The Committee’s extensive powers include among others:

  • Monitoring the integrity of the financial statements of the Company and the financial reporting procedures implemented by the Company.
  • Supervising monitoring and reviewing the effectiveness of the Company’s internal audit function and risk management systems.
  • Reviewing and monitoring the external auditors’ independence and making recommendations in relation to the appointment and remuneration of the external auditors for the review and audit of the Company’s financial statements.
  • Ensuring the compliance of the Company with the legal and regulatory framework and the Code of Conduct.
  • Supervising and monitoring the implementation of the confidential reporting procedure which allows employees to report infringements of the Company Code of Conduct via a dedicated telephone hotline.

STRUCTURE

The Audit Committee consists entirely of independent members of the Board of Directors who are appointed by the General Meeting of Shareholders to serve for a term commensurate to that of the Board of Directors.

All Audit Committee members must have extensive management, accounting and auditing knowledge and experience.
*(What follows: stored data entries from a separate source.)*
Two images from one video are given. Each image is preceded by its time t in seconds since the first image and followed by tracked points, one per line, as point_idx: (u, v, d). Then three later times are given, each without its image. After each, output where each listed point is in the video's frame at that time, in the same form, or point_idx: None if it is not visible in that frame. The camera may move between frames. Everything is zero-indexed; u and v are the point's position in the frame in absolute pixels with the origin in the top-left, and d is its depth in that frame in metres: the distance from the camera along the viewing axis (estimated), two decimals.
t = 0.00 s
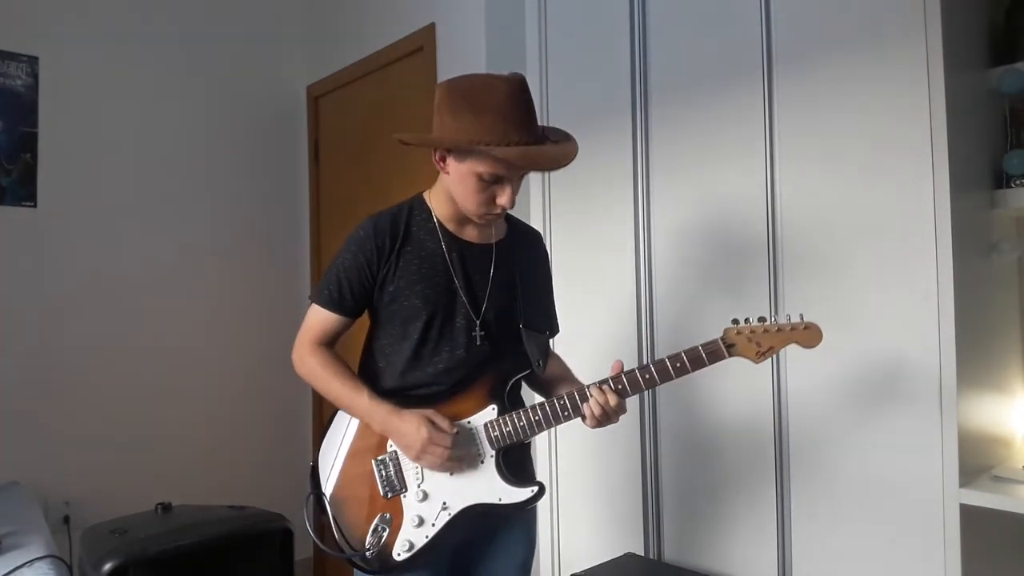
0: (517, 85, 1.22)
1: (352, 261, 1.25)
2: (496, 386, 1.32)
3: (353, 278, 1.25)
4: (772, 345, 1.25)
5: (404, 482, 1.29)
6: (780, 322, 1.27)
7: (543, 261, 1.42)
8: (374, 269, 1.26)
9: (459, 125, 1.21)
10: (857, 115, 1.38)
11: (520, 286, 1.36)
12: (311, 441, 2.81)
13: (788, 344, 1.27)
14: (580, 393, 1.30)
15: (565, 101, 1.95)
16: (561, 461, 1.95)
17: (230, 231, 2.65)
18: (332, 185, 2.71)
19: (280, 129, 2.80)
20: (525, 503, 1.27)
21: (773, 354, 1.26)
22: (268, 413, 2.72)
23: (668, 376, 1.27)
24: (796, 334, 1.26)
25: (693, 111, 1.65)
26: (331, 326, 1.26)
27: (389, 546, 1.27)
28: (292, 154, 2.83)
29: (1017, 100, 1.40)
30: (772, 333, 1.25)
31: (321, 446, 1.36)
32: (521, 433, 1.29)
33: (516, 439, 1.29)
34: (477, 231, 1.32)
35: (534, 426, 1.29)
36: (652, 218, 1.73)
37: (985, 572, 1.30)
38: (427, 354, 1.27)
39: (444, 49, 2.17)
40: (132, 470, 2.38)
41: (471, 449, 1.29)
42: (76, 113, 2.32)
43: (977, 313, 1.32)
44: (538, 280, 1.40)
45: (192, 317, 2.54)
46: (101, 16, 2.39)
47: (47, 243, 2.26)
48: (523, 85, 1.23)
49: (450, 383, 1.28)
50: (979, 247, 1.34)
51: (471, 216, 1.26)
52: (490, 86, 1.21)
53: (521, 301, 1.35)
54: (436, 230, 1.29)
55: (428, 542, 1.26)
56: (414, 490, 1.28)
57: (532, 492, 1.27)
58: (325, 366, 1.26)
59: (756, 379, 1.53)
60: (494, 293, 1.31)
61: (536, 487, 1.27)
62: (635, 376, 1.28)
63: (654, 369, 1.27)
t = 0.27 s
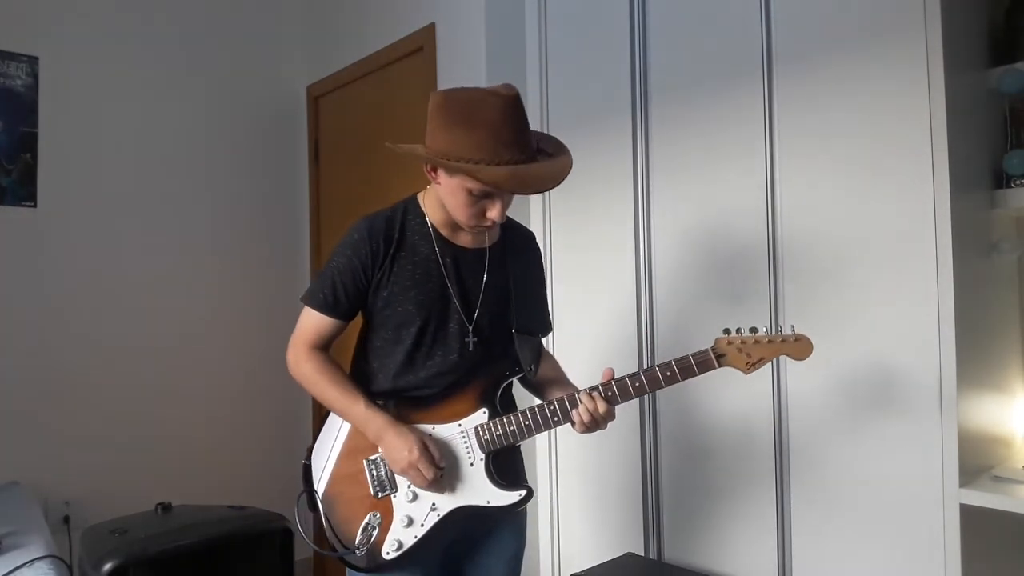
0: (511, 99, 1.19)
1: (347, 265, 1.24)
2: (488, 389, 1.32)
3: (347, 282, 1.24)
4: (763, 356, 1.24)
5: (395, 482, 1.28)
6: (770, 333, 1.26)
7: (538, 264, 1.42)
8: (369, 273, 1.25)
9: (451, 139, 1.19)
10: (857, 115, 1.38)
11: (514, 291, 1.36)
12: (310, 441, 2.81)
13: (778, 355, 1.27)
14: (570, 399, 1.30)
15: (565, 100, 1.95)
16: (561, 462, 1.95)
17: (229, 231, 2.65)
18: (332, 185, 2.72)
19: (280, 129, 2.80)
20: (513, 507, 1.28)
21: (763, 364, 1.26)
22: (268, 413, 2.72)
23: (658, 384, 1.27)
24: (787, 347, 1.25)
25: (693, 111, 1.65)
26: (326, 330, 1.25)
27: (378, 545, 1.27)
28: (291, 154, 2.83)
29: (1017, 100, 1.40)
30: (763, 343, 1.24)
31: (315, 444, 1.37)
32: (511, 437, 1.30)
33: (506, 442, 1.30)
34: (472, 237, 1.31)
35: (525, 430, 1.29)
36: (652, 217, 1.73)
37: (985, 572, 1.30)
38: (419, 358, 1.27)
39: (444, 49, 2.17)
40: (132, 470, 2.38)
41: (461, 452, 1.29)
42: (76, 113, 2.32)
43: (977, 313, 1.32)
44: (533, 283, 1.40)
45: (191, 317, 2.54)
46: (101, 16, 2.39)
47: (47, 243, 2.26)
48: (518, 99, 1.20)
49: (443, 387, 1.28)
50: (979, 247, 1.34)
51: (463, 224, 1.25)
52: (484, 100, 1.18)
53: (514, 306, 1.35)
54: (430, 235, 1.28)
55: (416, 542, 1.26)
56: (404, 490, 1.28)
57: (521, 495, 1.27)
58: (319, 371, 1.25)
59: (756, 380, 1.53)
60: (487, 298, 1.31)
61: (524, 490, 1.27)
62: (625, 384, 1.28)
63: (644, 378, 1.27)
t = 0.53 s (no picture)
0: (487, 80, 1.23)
1: (340, 261, 1.26)
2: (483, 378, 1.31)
3: (340, 277, 1.25)
4: (758, 327, 1.21)
5: (394, 477, 1.28)
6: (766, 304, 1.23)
7: (531, 260, 1.42)
8: (361, 267, 1.26)
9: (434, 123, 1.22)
10: (857, 115, 1.38)
11: (506, 282, 1.36)
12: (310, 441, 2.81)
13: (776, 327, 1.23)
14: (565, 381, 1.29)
15: (565, 100, 1.95)
16: (561, 462, 1.95)
17: (229, 230, 2.65)
18: (332, 185, 2.72)
19: (280, 129, 2.80)
20: (514, 494, 1.25)
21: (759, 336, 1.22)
22: (268, 412, 2.72)
23: (653, 361, 1.26)
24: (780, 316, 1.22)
25: (693, 111, 1.65)
26: (322, 327, 1.27)
27: (380, 540, 1.26)
28: (291, 154, 2.83)
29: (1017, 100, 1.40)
30: (757, 314, 1.21)
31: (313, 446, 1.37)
32: (508, 424, 1.28)
33: (503, 429, 1.28)
34: (461, 228, 1.31)
35: (521, 416, 1.28)
36: (652, 217, 1.73)
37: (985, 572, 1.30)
38: (413, 349, 1.27)
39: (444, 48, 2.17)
40: (132, 470, 2.38)
41: (459, 443, 1.28)
42: (76, 113, 2.32)
43: (977, 313, 1.32)
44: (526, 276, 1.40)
45: (191, 316, 2.54)
46: (101, 16, 2.39)
47: (47, 243, 2.26)
48: (494, 79, 1.24)
49: (438, 377, 1.27)
50: (979, 247, 1.34)
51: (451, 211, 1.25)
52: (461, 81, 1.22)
53: (506, 295, 1.35)
54: (419, 227, 1.29)
55: (418, 536, 1.25)
56: (403, 484, 1.28)
57: (521, 482, 1.26)
58: (316, 368, 1.26)
59: (756, 379, 1.54)
60: (479, 288, 1.31)
61: (525, 476, 1.26)
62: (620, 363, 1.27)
63: (639, 355, 1.26)
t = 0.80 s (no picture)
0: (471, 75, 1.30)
1: (338, 265, 1.27)
2: (481, 366, 1.29)
3: (338, 280, 1.27)
4: (749, 283, 1.24)
5: (398, 474, 1.28)
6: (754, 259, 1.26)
7: (523, 260, 1.44)
8: (358, 268, 1.28)
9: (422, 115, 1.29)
10: (856, 115, 1.38)
11: (499, 275, 1.36)
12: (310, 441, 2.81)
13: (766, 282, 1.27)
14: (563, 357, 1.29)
15: (566, 100, 1.95)
16: (561, 462, 1.95)
17: (229, 230, 2.65)
18: (332, 184, 2.72)
19: (280, 128, 2.80)
20: (519, 476, 1.24)
21: (750, 292, 1.26)
22: (267, 412, 2.72)
23: (646, 329, 1.26)
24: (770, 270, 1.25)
25: (694, 110, 1.65)
26: (322, 332, 1.27)
27: (388, 538, 1.26)
28: (291, 153, 2.83)
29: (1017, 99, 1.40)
30: (746, 271, 1.25)
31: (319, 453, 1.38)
32: (508, 408, 1.27)
33: (504, 414, 1.27)
34: (453, 228, 1.35)
35: (519, 399, 1.27)
36: (652, 216, 1.73)
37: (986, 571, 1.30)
38: (410, 344, 1.27)
39: (444, 48, 2.17)
40: (132, 470, 2.38)
41: (459, 432, 1.27)
42: (76, 112, 2.32)
43: (977, 313, 1.32)
44: (519, 274, 1.41)
45: (191, 316, 2.53)
46: (101, 16, 2.39)
47: (47, 242, 2.26)
48: (478, 75, 1.32)
49: (437, 370, 1.27)
50: (979, 247, 1.34)
51: (441, 204, 1.30)
52: (446, 76, 1.29)
53: (500, 288, 1.36)
54: (413, 225, 1.32)
55: (426, 529, 1.23)
56: (407, 479, 1.27)
57: (525, 463, 1.24)
58: (318, 373, 1.26)
59: (755, 380, 1.54)
60: (473, 283, 1.32)
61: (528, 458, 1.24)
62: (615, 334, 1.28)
63: (632, 324, 1.27)
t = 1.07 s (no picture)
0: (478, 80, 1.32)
1: (338, 265, 1.28)
2: (476, 364, 1.29)
3: (338, 280, 1.27)
4: (738, 277, 1.28)
5: (395, 471, 1.28)
6: (744, 254, 1.30)
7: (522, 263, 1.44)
8: (357, 268, 1.28)
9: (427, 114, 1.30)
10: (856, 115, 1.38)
11: (496, 275, 1.36)
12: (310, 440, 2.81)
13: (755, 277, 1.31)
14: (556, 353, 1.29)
15: (566, 99, 1.95)
16: (561, 462, 1.95)
17: (229, 230, 2.65)
18: (332, 184, 2.72)
19: (279, 128, 2.80)
20: (515, 470, 1.24)
21: (742, 286, 1.29)
22: (267, 412, 2.72)
23: (639, 323, 1.28)
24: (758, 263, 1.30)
25: (694, 110, 1.65)
26: (321, 331, 1.27)
27: (384, 534, 1.25)
28: (291, 153, 2.83)
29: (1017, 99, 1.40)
30: (735, 265, 1.29)
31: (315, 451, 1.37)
32: (504, 403, 1.27)
33: (499, 409, 1.26)
34: (451, 230, 1.35)
35: (515, 394, 1.27)
36: (651, 216, 1.73)
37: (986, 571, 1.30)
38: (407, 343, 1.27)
39: (444, 48, 2.17)
40: (132, 470, 2.38)
41: (455, 427, 1.27)
42: (76, 112, 2.32)
43: (977, 312, 1.32)
44: (518, 275, 1.41)
45: (191, 316, 2.53)
46: (101, 16, 2.39)
47: (47, 242, 2.26)
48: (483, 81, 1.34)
49: (434, 368, 1.27)
50: (979, 247, 1.34)
51: (440, 202, 1.30)
52: (453, 78, 1.31)
53: (497, 287, 1.36)
54: (411, 226, 1.33)
55: (422, 524, 1.23)
56: (404, 475, 1.27)
57: (520, 457, 1.24)
58: (317, 372, 1.26)
59: (755, 380, 1.54)
60: (470, 282, 1.32)
61: (523, 452, 1.25)
62: (608, 328, 1.29)
63: (625, 318, 1.29)
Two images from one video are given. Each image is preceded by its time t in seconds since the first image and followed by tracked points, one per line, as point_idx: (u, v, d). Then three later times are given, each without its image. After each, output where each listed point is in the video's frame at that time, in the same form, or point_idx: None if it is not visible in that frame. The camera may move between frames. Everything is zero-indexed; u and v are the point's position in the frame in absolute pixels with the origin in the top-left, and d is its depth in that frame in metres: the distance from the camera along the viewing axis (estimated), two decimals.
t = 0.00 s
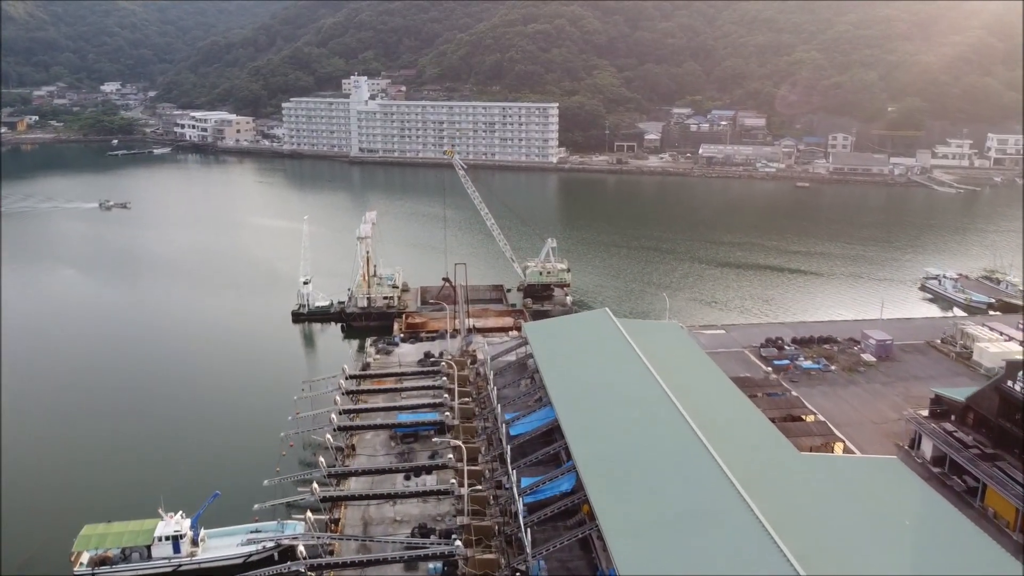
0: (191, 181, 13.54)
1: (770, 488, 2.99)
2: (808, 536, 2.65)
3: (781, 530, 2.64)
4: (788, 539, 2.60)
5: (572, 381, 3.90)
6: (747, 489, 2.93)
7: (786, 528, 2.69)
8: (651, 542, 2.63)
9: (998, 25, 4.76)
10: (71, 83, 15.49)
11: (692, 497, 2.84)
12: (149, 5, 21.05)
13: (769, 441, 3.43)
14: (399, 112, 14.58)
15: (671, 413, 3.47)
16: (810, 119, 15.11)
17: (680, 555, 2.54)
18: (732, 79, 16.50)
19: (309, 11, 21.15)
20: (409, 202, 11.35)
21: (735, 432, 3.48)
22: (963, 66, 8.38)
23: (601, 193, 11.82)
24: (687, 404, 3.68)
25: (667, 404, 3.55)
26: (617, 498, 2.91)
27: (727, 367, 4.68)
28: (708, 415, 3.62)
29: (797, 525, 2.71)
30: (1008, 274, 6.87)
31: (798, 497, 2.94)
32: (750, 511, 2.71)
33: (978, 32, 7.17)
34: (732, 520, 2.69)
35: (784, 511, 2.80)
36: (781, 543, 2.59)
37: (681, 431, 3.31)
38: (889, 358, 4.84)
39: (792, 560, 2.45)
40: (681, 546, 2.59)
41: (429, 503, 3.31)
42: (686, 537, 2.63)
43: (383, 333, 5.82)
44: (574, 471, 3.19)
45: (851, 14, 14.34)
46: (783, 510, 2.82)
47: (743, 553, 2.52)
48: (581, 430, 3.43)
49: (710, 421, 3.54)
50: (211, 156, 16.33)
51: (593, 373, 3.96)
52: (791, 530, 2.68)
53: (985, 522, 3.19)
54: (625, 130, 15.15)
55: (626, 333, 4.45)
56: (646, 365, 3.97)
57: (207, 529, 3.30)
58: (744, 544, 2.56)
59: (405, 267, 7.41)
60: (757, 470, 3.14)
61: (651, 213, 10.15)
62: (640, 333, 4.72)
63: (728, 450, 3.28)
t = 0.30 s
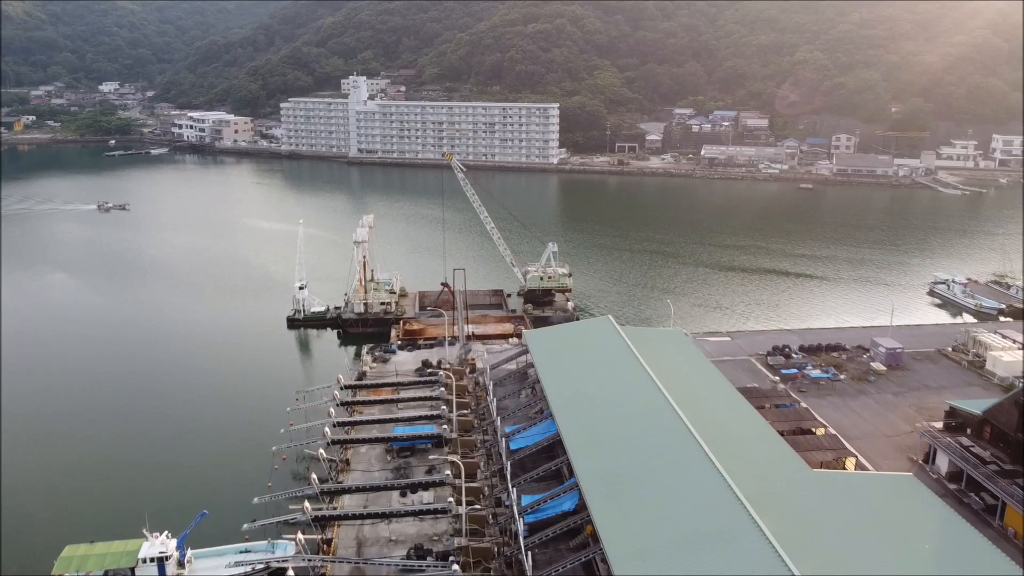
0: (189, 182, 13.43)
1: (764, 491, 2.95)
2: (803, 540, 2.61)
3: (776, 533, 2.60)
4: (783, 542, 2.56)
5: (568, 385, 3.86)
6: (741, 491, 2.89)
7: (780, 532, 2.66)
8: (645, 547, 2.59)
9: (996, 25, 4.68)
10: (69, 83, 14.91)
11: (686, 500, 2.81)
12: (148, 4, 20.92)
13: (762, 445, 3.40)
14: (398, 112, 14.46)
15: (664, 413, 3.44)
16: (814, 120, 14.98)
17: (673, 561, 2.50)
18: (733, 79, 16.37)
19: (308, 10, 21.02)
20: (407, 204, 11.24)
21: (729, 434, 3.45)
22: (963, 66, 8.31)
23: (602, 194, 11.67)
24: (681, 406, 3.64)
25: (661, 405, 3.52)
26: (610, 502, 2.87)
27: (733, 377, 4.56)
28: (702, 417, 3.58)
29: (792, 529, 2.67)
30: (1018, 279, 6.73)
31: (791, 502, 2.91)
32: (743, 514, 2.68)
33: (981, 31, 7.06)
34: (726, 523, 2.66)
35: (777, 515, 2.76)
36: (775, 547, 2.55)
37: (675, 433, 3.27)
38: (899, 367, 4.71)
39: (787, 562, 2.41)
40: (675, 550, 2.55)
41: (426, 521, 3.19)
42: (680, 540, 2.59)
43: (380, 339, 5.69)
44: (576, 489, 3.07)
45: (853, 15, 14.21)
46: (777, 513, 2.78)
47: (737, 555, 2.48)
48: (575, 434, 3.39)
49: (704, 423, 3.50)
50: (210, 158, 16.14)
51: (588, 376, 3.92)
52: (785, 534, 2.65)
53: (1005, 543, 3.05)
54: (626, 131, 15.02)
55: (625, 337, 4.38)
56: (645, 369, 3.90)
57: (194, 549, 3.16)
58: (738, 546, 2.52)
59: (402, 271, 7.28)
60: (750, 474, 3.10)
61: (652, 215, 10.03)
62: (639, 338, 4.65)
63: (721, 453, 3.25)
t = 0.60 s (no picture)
0: (188, 183, 13.30)
1: (763, 498, 2.90)
2: (803, 548, 2.56)
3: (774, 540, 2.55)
4: (781, 550, 2.51)
5: (568, 389, 3.82)
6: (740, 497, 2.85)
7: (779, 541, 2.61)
8: (642, 553, 2.54)
9: (1001, 24, 4.58)
10: (68, 83, 14.53)
11: (684, 506, 2.76)
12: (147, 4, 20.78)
13: (763, 450, 3.35)
14: (398, 113, 14.34)
15: (664, 417, 3.39)
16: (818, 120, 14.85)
17: (670, 568, 2.45)
18: (735, 80, 16.26)
19: (307, 10, 20.91)
20: (407, 206, 11.11)
21: (729, 440, 3.40)
22: (968, 66, 8.22)
23: (603, 196, 11.53)
24: (681, 410, 3.60)
25: (660, 409, 3.47)
26: (608, 507, 2.82)
27: (740, 387, 4.43)
28: (702, 422, 3.53)
29: (790, 537, 2.63)
30: None
31: (791, 508, 2.86)
32: (741, 519, 2.64)
33: (987, 30, 6.93)
34: (724, 530, 2.61)
35: (777, 522, 2.71)
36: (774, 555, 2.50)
37: (675, 437, 3.23)
38: (909, 376, 4.59)
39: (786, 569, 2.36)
40: (673, 557, 2.50)
41: (422, 541, 3.06)
42: (677, 546, 2.55)
43: (377, 347, 5.55)
44: (578, 507, 2.94)
45: (858, 13, 14.16)
46: (776, 520, 2.73)
47: (734, 563, 2.43)
48: (574, 438, 3.35)
49: (703, 427, 3.46)
50: (207, 158, 15.37)
51: (589, 380, 3.87)
52: (783, 542, 2.60)
53: None
54: (628, 131, 14.90)
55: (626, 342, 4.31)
56: (646, 374, 3.84)
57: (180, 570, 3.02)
58: (736, 553, 2.48)
59: (400, 276, 7.13)
60: (750, 480, 3.06)
61: (656, 218, 9.88)
62: (641, 342, 4.57)
63: (721, 458, 3.20)
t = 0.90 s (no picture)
0: (186, 184, 13.20)
1: (762, 501, 2.84)
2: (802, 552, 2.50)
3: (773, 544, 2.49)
4: (781, 554, 2.45)
5: (565, 394, 3.76)
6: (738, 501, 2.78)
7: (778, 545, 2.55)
8: (642, 555, 2.48)
9: (1012, 23, 4.46)
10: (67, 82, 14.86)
11: (683, 508, 2.70)
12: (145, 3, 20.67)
13: (761, 454, 3.29)
14: (397, 113, 14.22)
15: (663, 421, 3.34)
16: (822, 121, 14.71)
17: (670, 570, 2.38)
18: (737, 80, 16.13)
19: (307, 9, 20.79)
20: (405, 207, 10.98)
21: (729, 444, 3.34)
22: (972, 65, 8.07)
23: (605, 198, 11.41)
24: (679, 414, 3.54)
25: (658, 413, 3.41)
26: (606, 510, 2.76)
27: (746, 397, 4.30)
28: (702, 426, 3.47)
29: (790, 541, 2.56)
30: None
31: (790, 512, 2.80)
32: (741, 522, 2.57)
33: (990, 31, 6.81)
34: (724, 532, 2.54)
35: (776, 525, 2.65)
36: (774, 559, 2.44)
37: (675, 440, 3.16)
38: (921, 386, 4.46)
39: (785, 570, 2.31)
40: (672, 559, 2.43)
41: (418, 563, 2.93)
42: (677, 548, 2.48)
43: (374, 354, 5.43)
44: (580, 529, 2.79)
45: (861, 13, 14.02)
46: (775, 523, 2.67)
47: (735, 566, 2.36)
48: (572, 442, 3.29)
49: (701, 431, 3.40)
50: (206, 159, 15.17)
51: (588, 383, 3.81)
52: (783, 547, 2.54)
53: None
54: (629, 132, 14.77)
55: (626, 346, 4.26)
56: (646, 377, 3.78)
57: None
58: (736, 556, 2.41)
59: (398, 280, 7.00)
60: (748, 483, 3.00)
61: (659, 220, 9.76)
62: (641, 348, 4.51)
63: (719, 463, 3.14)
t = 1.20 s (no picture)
0: (184, 186, 13.06)
1: (760, 503, 2.80)
2: (801, 557, 2.47)
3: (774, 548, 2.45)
4: (781, 560, 2.42)
5: (563, 397, 3.70)
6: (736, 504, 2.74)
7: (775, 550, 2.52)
8: (642, 561, 2.44)
9: None
10: (65, 81, 13.27)
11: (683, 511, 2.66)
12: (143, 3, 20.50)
13: (759, 454, 3.24)
14: (396, 114, 14.08)
15: (661, 423, 3.29)
16: (826, 122, 14.56)
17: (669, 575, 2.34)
18: (739, 81, 16.00)
19: (305, 9, 20.65)
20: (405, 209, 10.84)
21: (727, 446, 3.29)
22: (978, 65, 7.93)
23: (606, 199, 11.28)
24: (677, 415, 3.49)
25: (656, 414, 3.37)
26: (605, 515, 2.72)
27: (754, 408, 4.17)
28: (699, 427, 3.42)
29: (789, 545, 2.53)
30: None
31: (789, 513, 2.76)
32: (739, 526, 2.54)
33: (995, 30, 6.69)
34: (723, 536, 2.51)
35: (774, 529, 2.62)
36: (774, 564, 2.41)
37: (672, 442, 3.12)
38: (933, 396, 4.33)
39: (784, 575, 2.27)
40: (673, 564, 2.39)
41: None
42: (677, 552, 2.44)
43: (371, 361, 5.30)
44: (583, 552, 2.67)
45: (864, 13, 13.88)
46: (774, 527, 2.64)
47: (733, 569, 2.34)
48: (570, 446, 3.24)
49: (699, 431, 3.35)
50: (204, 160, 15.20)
51: (585, 386, 3.75)
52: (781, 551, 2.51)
53: None
54: (631, 133, 14.62)
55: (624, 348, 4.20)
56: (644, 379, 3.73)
57: None
58: (737, 560, 2.37)
59: (396, 284, 6.87)
60: (747, 485, 2.96)
61: (662, 222, 9.62)
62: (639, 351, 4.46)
63: (716, 464, 3.10)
The Committee appoints a Chairman among its members; the duties of the Secretary of the Committee are performed by the Secretary of the Board of Directors.

MEETINGS

The meetings of the Audit Committee are distinguished into:

  • Ordinary, which are held at least four times a year prior to the release of the quarter, half-year, nine-month and full year financial statements of the Company and,
  • Extraordinary, which are held whenever it is deemed appropriate by the Chairman or any member of the Committee.